** Selected excerpt **
And what a lovely thing you did, taking in a foster dog.
posted by BlahLaLa at 10:30 AM on May 29, 2011 [4 favorites]

She and her puppies were taken out of her original place by people. You are people. She doesn't quite trust you.

Were the towels washed in a detergent with any scent? That might be driving her bonkers.

If this is her first litter of puppies she might be very confused, because puppies are weird, and a lot of work to suddenly have. At 25 pounds, there's also the possibility that she's only just reached sexual maturity without actually being a grown up dog.

Have you tried just leaving her alone with the puppies and no towels? See where she takes the babies. (However, try not to have it be possible for her to get them up into a box spring. That's not fun. Puppies in a box spring. Kittens are worse.)
posted by bilabial at 10:56 AM on May 29, 2011 [1 favorite]

My dog will move his binky blanket and his resting pillow around the living room before laying down, almost every time. He won't go to another room, because he wants to stay where I am, but seems to have a "nesting" urge to build a fresh, clean nest.

Same could be true for Mama dog. She might feel the existing nest is "soiled"/"used", and want to build a new one somewhere else. However, having limited resources, she has to reuse the bedding.

I am not proposing a solution here, but it might be her motivation.
posted by IAmBroom at 11:34 AM on May 29, 2011

BTW: avoid washing the bedding at this point, because they smell like her children. If they get urine-spotted, try washing without soap, or if necessary, use a fragrance-free soap.

** Information shown **

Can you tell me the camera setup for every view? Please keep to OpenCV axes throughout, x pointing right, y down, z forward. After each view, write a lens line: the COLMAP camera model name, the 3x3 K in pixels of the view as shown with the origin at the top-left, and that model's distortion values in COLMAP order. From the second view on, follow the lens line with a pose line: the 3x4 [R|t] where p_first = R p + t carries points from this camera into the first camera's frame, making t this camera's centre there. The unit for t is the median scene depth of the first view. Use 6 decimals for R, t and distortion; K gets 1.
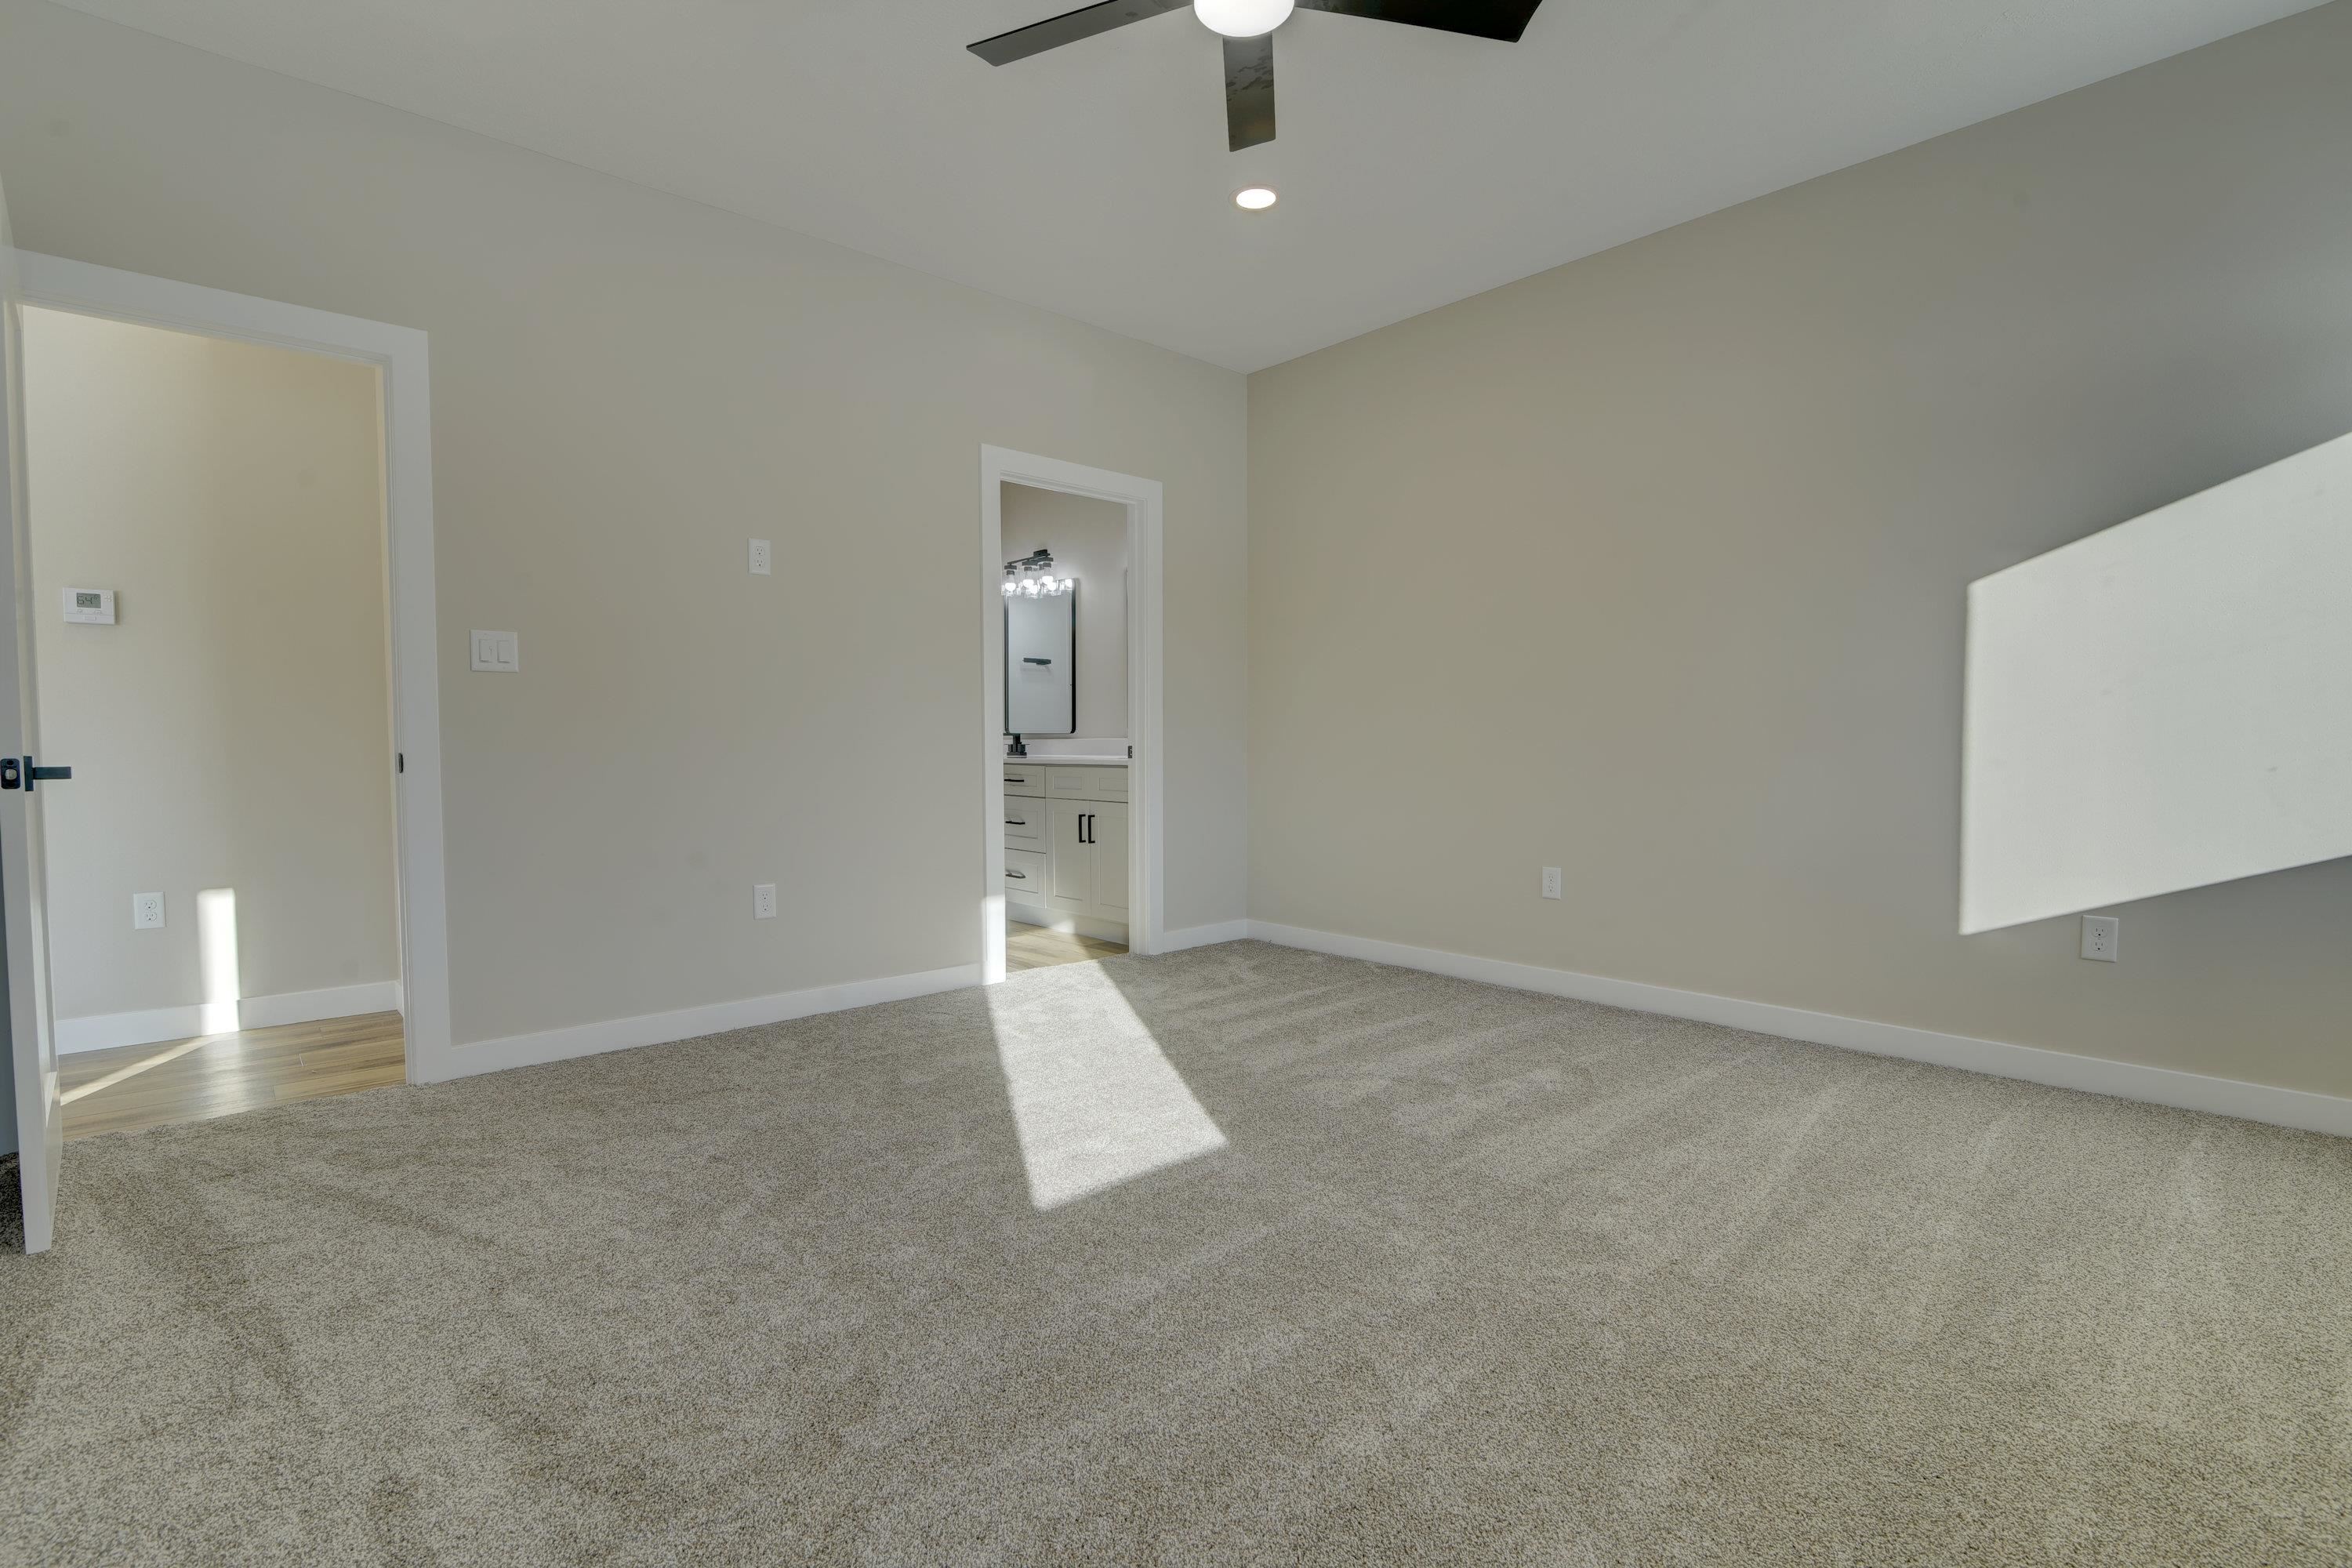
lens RADIAL K [[1087.5, 0, 1168.5], [0, 1087.5, 779.8], [0, 0, 1]] dist [-0.013717, -0.000343]
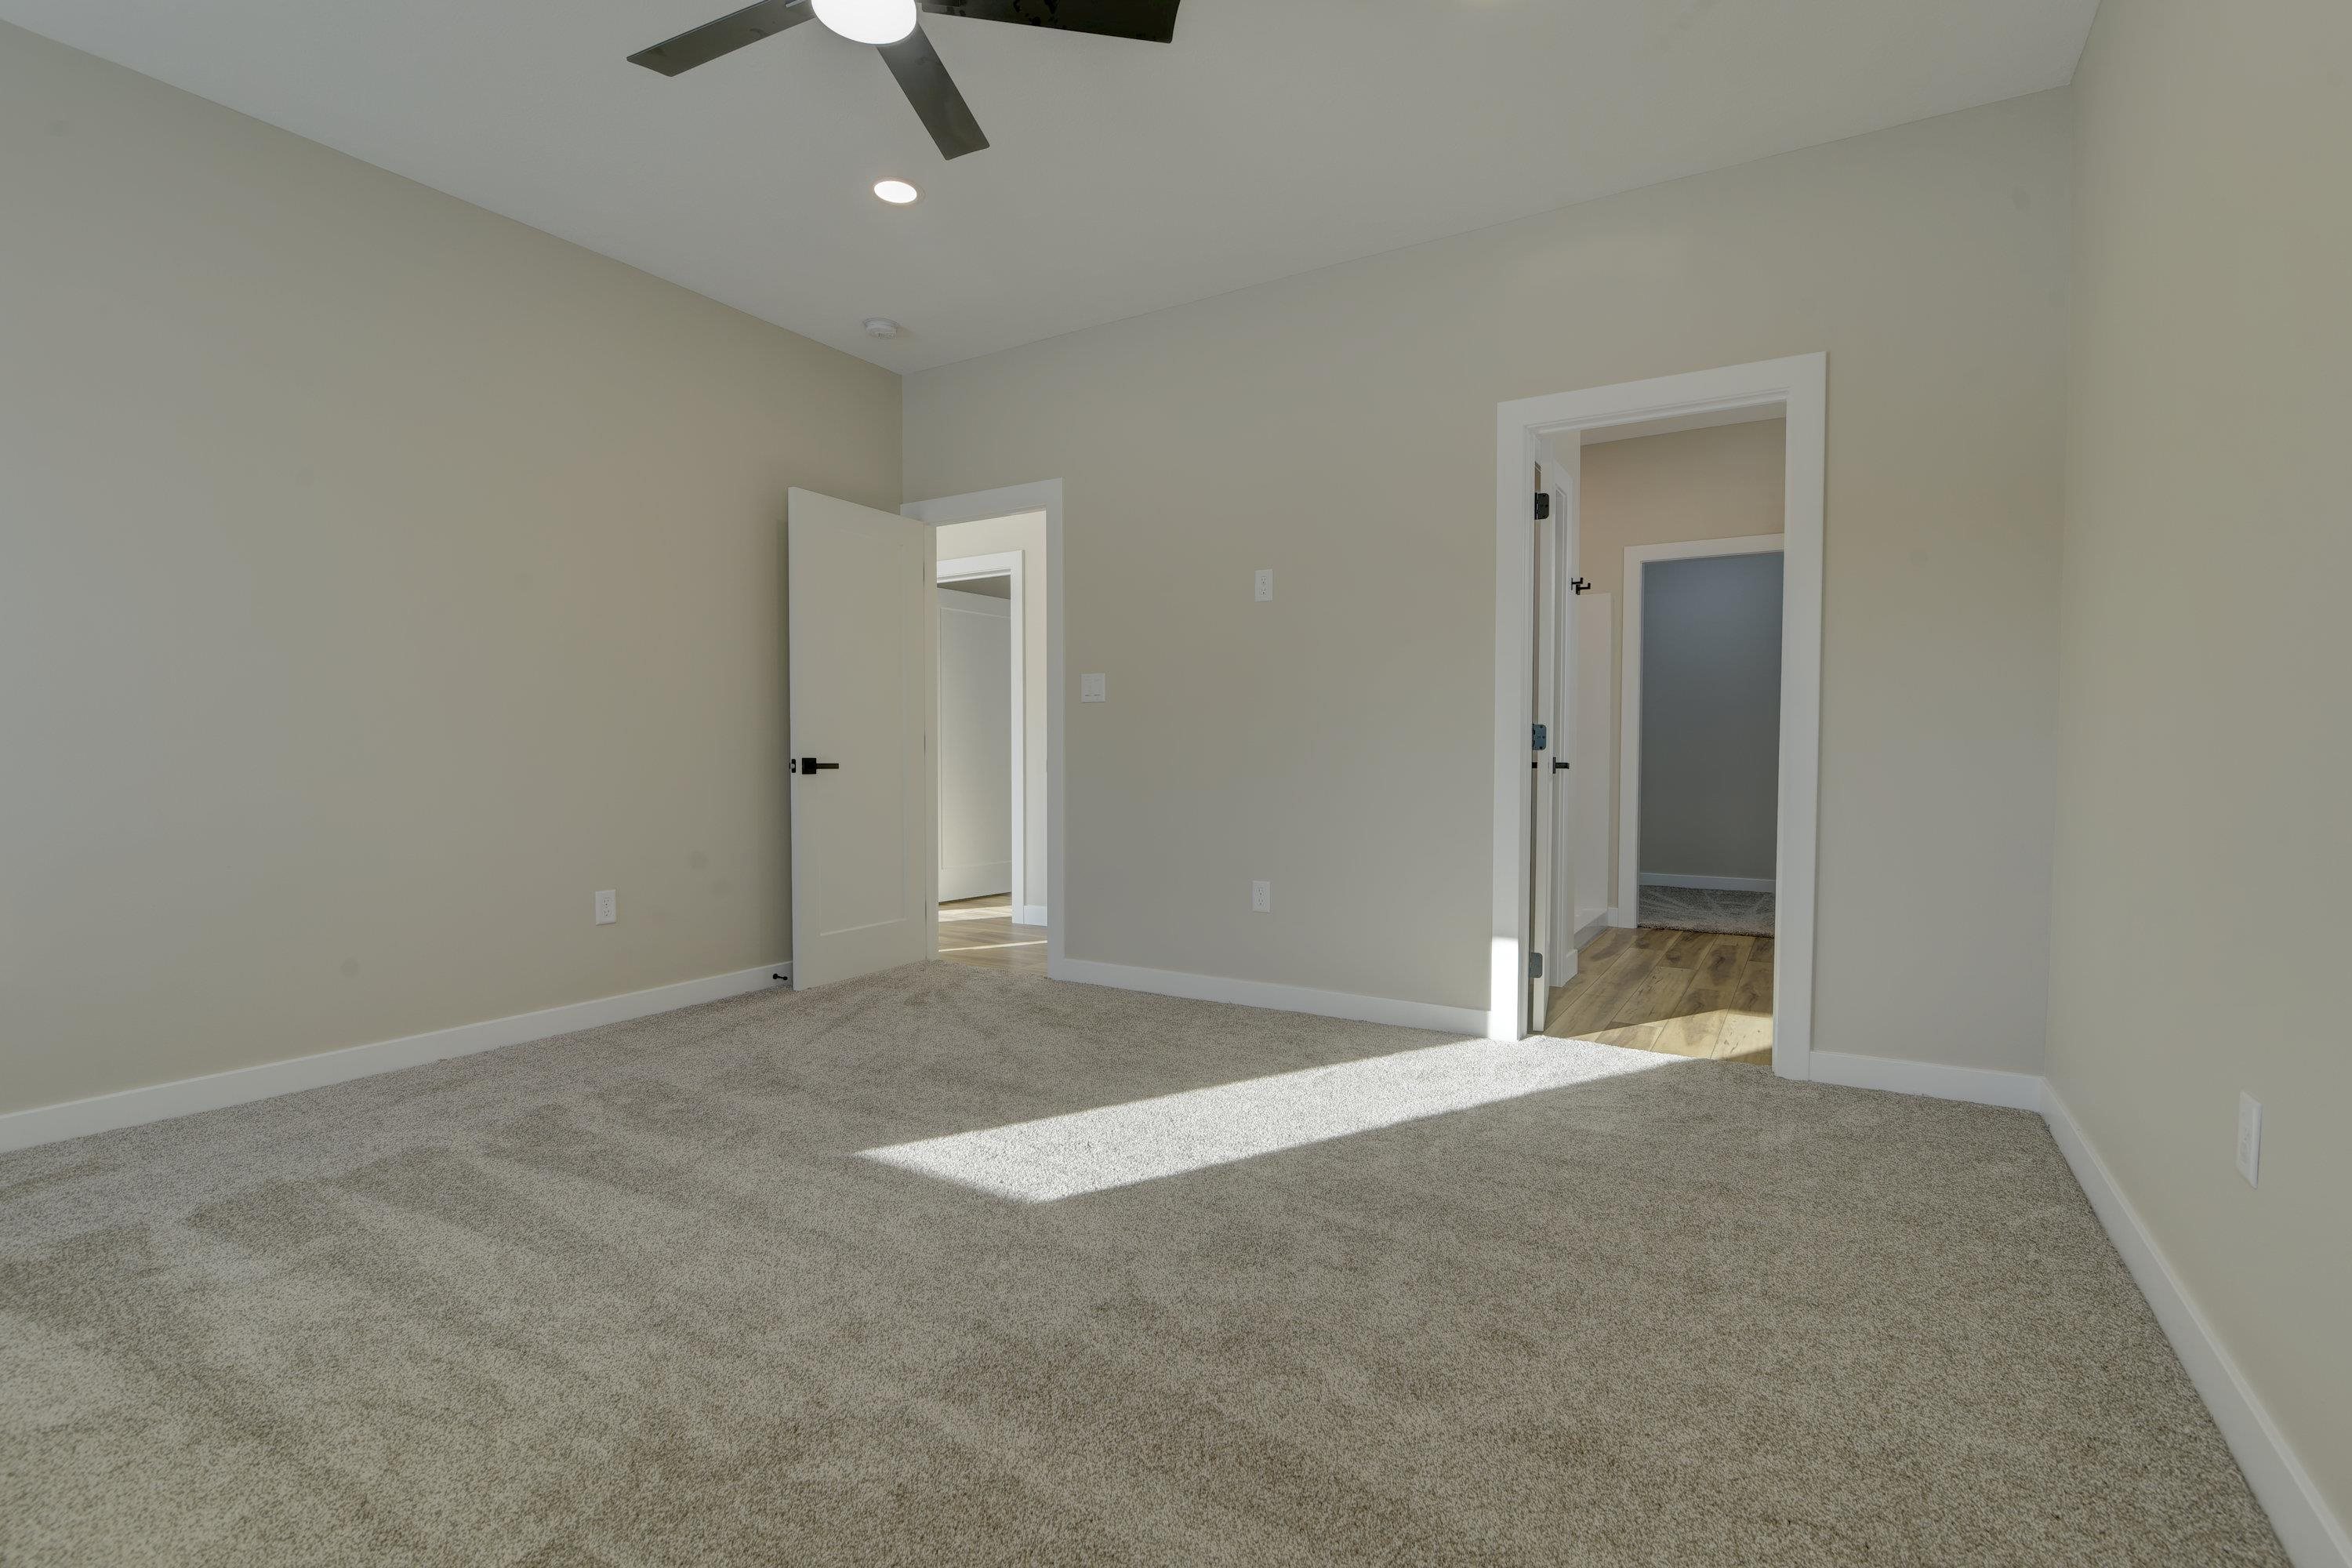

** Task item **
Pick up the forum thread above about the foster mother dog and her puppies after its last sentence, and write the next part in the same voice.

** Task result **
But really, let Mama have the security of familiar smell.
posted by IAmBroom at 11:39 AM on May 29, 2011

Yeah, it's the hiding thing and some-dogs-are-bad-mothers thing. Look for a way to set up the mother and pups in their own den -- e.g. not just a crate, but an enclosure they can have all to themselves, like a room, or a fenced off area where they can be really alone and not get the sense that they're being forced to share anything with anyone.
posted by Cool Papa Bell at 12:42 PM on May 29, 2011 [2 favorites]

If this is a wire dog crate, she is likely feeling insecure. She would likely be more comfortable in a Vari-Kennel style crate, or at least if you cover the wire crate with a sheet or blanket. I might also try moving the bed somewhere quieter if it's not already somewhere safe and quiet (where she is moving the bedding to the most is likely the best spot). This dog is not only dealing with being a new mom, but also being in a new place. Thank you for looking after her and the puppies.

(As an aside, play ESPN a LOT around the puppies - it's a super-easy way to desensitize them to loud male voices. Memail me if you want any help, I breed dogs).
posted by biscotti at 12:55 PM on May 29, 2011 [1 favorite]

Dogs like to be somewhere sheltered, especially when feeling insecure (as a new mother with pups will do). They like their backs to a wall, or other sheltering divider, and they like a roof over their heads. The tighter the space, the safer they feel. In the wild, female dogs and wolves dig a hole under a tree to give birth. When stressed, our previous dog used to wedge himself under the bed (and frequently had to be helped out). Our current dogs use their bed (in the corner) a LOT more since we put an old kitchen table over it.
I would put the dog crate in a corner (against two walls) and put something over it, like a table, to make a little "cave" for her. If this is impractical, put a cover such as an old blanket or a thick sheet over the top, one side, and the back of the crate, making sure that you leave the air holes uncovered on one side and at the front, so they don't overheat.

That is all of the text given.